>>>

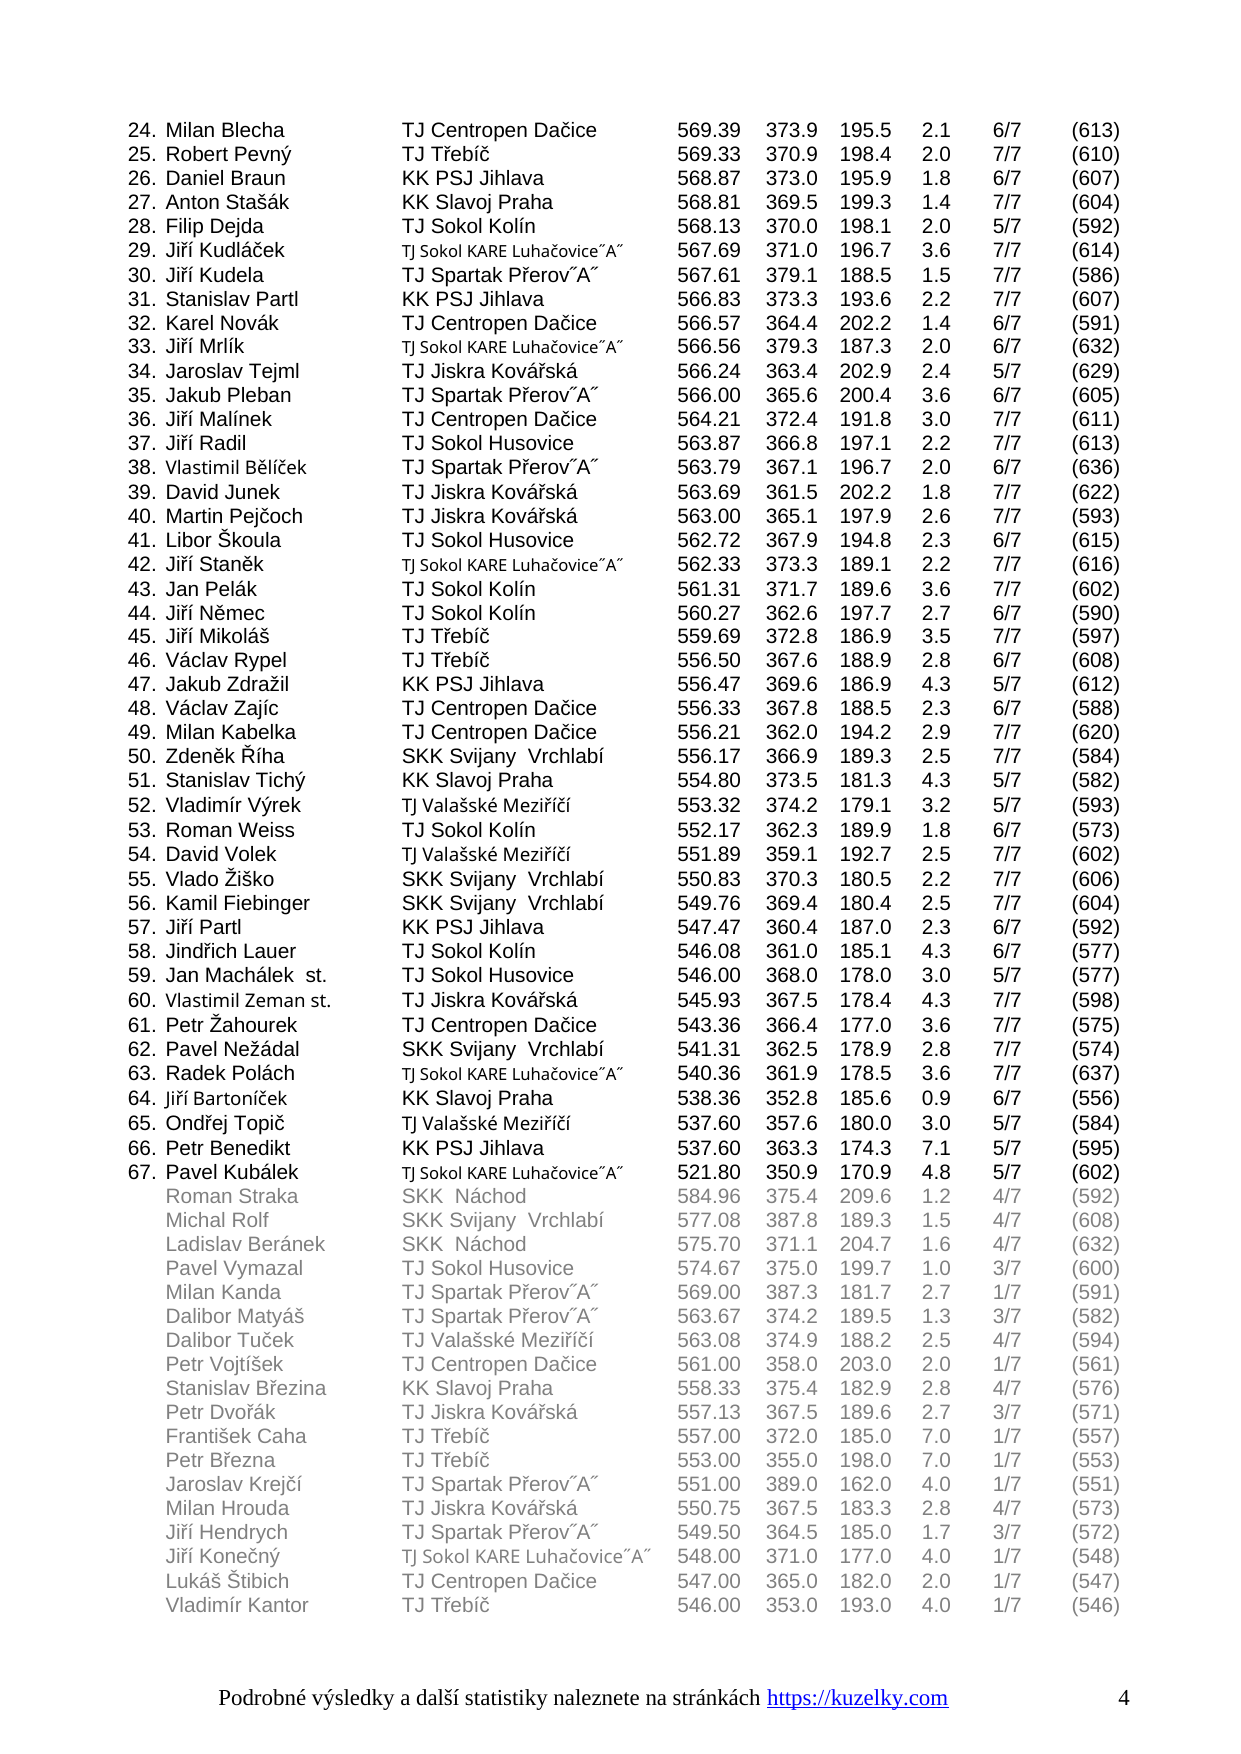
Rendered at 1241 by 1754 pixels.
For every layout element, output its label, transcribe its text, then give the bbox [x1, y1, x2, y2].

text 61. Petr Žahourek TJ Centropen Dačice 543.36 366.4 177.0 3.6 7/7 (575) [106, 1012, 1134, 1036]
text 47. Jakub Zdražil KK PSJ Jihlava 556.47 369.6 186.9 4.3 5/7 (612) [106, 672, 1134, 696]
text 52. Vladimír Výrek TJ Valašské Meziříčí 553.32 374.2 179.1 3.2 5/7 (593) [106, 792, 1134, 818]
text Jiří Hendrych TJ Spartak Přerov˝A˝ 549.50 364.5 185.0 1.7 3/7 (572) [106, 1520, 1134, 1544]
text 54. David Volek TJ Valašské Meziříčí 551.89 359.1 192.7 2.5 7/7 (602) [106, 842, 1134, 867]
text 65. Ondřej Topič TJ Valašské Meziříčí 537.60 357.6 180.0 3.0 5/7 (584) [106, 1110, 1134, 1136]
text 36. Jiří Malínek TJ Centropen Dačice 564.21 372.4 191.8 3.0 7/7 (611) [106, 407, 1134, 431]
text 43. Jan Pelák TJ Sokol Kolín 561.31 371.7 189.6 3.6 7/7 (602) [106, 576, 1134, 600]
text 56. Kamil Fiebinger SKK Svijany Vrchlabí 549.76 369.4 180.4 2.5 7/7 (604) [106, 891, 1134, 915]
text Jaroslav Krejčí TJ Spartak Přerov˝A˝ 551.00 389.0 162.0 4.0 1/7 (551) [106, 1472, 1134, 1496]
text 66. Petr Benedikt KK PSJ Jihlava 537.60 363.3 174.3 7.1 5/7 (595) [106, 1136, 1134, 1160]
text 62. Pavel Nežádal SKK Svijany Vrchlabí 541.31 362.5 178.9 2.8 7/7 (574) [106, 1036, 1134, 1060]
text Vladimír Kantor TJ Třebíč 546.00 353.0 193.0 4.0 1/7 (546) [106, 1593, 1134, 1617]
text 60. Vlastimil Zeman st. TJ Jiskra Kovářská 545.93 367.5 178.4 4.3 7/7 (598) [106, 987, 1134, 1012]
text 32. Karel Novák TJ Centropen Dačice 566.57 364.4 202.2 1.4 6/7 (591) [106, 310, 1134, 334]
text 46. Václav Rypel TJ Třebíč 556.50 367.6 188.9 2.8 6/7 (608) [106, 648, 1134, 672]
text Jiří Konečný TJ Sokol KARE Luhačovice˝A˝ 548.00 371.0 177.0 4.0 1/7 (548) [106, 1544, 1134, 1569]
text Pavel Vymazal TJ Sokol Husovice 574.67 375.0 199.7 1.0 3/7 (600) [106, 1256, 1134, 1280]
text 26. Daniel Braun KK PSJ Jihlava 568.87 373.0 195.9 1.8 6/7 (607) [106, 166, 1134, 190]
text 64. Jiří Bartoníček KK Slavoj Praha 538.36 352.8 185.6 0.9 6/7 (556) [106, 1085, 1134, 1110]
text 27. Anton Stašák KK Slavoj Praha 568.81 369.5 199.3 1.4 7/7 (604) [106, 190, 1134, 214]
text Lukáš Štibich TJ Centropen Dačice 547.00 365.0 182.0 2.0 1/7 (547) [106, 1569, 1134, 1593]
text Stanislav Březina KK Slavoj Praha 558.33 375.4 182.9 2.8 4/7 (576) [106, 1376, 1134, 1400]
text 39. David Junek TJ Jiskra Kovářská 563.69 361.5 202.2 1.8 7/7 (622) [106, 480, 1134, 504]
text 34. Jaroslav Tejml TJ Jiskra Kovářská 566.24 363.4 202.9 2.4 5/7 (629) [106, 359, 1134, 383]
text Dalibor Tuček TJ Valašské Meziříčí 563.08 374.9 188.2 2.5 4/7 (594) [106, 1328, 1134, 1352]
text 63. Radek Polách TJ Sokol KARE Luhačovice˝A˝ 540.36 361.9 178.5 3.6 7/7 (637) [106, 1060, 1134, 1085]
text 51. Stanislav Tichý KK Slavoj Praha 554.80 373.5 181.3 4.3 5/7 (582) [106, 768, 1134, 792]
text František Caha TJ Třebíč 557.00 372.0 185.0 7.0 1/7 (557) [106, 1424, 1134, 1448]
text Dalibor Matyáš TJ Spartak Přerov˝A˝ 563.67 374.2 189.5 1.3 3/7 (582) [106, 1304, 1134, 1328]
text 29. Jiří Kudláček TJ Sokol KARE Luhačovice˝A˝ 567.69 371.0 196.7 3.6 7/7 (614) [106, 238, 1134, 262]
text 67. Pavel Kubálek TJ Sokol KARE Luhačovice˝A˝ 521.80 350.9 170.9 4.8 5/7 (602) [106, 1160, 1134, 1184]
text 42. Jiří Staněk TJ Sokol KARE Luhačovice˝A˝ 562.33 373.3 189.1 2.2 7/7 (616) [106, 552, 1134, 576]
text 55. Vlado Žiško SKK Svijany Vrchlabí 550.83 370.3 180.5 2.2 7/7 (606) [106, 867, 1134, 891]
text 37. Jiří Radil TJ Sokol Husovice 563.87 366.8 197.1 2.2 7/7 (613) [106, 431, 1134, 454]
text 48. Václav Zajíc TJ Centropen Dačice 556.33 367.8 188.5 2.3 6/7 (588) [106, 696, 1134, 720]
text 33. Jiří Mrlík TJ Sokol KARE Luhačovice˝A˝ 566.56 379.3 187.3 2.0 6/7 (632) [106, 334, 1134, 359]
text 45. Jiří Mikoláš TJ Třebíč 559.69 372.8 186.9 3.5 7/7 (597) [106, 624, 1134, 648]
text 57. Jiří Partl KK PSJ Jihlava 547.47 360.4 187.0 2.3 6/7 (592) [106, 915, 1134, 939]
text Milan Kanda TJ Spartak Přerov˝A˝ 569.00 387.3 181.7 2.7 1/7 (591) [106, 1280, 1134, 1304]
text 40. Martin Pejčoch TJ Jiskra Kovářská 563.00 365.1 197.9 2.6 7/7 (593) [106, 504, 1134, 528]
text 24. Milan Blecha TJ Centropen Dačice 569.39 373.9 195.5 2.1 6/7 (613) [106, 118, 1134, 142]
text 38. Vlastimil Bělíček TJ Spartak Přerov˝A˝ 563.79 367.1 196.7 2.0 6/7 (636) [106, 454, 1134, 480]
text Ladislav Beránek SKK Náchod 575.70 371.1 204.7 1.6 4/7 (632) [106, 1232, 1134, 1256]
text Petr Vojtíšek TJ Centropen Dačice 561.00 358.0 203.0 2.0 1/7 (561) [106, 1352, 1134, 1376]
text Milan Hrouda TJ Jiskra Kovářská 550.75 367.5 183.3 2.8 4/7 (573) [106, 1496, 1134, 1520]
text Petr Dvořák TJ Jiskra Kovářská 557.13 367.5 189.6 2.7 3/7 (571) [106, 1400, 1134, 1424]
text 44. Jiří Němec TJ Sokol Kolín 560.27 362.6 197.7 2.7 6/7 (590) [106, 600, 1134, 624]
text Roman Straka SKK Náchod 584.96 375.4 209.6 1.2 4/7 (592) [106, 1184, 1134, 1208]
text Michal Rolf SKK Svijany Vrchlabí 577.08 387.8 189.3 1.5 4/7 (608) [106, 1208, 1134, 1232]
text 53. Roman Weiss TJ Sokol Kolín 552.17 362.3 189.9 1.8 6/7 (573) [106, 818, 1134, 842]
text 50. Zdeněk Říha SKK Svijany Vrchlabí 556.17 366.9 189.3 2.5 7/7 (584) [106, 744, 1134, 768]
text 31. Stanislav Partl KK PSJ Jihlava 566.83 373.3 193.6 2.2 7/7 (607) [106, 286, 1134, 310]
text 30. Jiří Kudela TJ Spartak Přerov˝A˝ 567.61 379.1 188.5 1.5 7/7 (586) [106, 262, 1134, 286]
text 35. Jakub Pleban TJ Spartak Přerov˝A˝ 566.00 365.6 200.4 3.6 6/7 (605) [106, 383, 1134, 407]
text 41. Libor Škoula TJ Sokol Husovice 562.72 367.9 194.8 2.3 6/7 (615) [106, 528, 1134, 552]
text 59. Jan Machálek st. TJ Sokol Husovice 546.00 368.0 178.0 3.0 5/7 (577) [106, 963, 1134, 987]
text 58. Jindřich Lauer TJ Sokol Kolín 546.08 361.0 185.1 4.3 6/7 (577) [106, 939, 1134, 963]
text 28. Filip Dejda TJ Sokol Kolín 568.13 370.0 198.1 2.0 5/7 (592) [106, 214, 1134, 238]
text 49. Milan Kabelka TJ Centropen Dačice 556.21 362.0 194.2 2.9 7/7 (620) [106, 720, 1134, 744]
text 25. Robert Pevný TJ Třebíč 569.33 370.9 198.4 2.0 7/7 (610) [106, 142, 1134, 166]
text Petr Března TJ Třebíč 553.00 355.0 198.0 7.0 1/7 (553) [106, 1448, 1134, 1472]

<<<
>>>

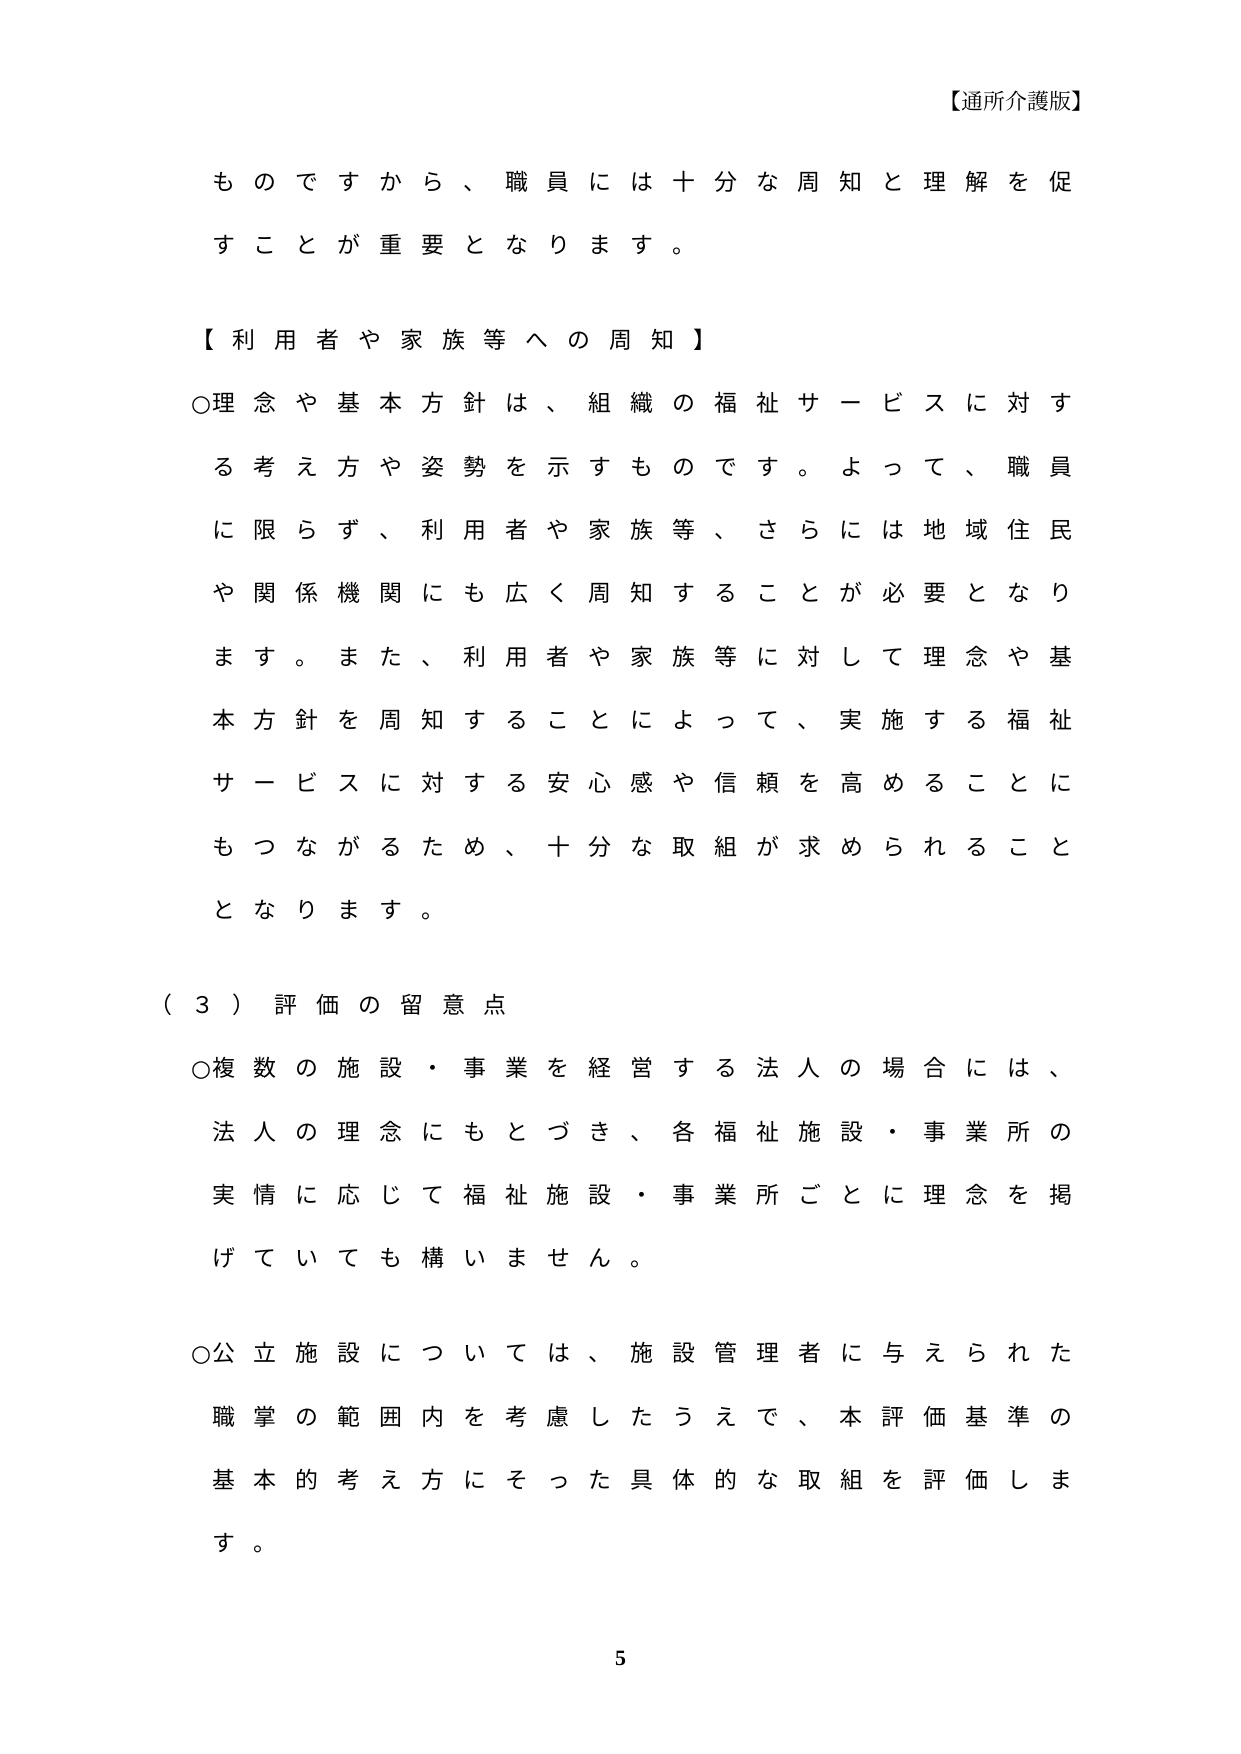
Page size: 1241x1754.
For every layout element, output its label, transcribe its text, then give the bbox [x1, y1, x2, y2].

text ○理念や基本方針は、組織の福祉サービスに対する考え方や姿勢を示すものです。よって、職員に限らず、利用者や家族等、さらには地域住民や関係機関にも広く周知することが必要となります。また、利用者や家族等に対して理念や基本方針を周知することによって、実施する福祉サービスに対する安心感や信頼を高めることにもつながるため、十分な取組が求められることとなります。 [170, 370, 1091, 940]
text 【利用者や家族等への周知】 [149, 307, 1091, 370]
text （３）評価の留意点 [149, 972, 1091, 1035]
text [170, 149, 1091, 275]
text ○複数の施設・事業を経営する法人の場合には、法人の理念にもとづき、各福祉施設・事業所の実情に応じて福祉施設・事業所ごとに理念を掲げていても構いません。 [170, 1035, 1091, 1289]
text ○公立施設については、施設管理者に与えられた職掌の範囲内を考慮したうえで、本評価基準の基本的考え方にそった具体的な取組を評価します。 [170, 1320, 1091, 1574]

<<<
>>>

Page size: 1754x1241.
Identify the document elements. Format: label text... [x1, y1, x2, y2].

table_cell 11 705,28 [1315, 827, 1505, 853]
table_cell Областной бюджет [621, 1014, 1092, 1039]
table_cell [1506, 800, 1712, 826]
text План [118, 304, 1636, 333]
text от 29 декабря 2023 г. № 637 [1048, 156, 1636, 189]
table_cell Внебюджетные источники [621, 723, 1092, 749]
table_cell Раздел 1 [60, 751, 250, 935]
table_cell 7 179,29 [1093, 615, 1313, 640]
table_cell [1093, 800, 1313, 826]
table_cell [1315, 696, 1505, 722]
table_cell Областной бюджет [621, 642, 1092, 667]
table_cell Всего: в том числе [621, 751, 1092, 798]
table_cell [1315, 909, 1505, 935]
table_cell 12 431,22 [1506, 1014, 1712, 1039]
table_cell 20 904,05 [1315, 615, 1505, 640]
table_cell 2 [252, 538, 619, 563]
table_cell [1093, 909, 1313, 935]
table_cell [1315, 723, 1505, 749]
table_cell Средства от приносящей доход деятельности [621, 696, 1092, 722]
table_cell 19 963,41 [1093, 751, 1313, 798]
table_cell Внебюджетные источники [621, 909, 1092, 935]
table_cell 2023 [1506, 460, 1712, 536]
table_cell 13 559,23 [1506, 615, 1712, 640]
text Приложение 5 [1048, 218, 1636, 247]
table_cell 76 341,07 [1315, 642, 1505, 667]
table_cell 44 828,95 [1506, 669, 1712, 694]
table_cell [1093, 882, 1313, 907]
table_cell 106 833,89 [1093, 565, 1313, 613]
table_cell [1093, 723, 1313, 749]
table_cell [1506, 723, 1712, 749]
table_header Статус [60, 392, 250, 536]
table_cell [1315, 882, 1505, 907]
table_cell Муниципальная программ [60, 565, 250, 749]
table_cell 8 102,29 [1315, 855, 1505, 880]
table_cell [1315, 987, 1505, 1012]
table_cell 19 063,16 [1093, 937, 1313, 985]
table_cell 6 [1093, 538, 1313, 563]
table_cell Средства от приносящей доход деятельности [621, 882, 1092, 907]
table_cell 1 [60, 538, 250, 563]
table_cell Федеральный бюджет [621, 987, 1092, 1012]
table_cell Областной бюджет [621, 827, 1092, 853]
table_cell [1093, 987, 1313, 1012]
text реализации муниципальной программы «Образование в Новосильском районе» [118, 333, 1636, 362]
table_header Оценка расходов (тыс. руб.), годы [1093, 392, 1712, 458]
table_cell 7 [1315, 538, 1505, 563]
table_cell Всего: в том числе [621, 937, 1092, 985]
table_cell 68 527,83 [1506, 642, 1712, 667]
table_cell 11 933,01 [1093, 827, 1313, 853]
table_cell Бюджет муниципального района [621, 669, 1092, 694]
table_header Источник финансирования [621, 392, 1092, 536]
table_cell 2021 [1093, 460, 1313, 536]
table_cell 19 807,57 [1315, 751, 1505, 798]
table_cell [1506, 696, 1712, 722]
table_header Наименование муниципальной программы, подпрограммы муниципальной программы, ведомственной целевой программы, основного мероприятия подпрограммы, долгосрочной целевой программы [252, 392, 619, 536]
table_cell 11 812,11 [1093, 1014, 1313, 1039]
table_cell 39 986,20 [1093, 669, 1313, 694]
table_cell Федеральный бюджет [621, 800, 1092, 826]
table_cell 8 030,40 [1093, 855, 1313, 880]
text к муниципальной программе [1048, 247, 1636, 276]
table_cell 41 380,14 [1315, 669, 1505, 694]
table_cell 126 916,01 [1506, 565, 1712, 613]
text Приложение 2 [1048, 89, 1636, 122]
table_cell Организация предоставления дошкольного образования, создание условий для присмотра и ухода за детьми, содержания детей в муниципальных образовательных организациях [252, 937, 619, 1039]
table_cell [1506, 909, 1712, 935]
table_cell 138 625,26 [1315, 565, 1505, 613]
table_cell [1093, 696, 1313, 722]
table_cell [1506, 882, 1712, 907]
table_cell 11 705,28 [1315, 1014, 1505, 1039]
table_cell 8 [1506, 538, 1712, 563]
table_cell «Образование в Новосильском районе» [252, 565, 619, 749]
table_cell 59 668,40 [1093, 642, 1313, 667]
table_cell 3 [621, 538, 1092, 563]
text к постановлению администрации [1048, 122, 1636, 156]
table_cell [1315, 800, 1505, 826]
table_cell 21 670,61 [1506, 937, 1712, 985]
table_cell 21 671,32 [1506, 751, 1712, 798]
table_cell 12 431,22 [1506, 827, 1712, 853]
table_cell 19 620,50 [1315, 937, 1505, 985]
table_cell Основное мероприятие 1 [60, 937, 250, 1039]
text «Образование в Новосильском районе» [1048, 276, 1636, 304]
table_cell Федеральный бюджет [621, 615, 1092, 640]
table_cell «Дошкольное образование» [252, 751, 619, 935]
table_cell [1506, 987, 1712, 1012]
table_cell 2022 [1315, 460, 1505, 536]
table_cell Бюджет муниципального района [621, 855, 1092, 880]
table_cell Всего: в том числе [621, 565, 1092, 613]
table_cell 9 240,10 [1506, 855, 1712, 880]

<<<

Task brief
Among the lines above, which ones include the word "Page"? Copy them.

Answer below
Page size: 1241x1754.
Page size: 1754x1241.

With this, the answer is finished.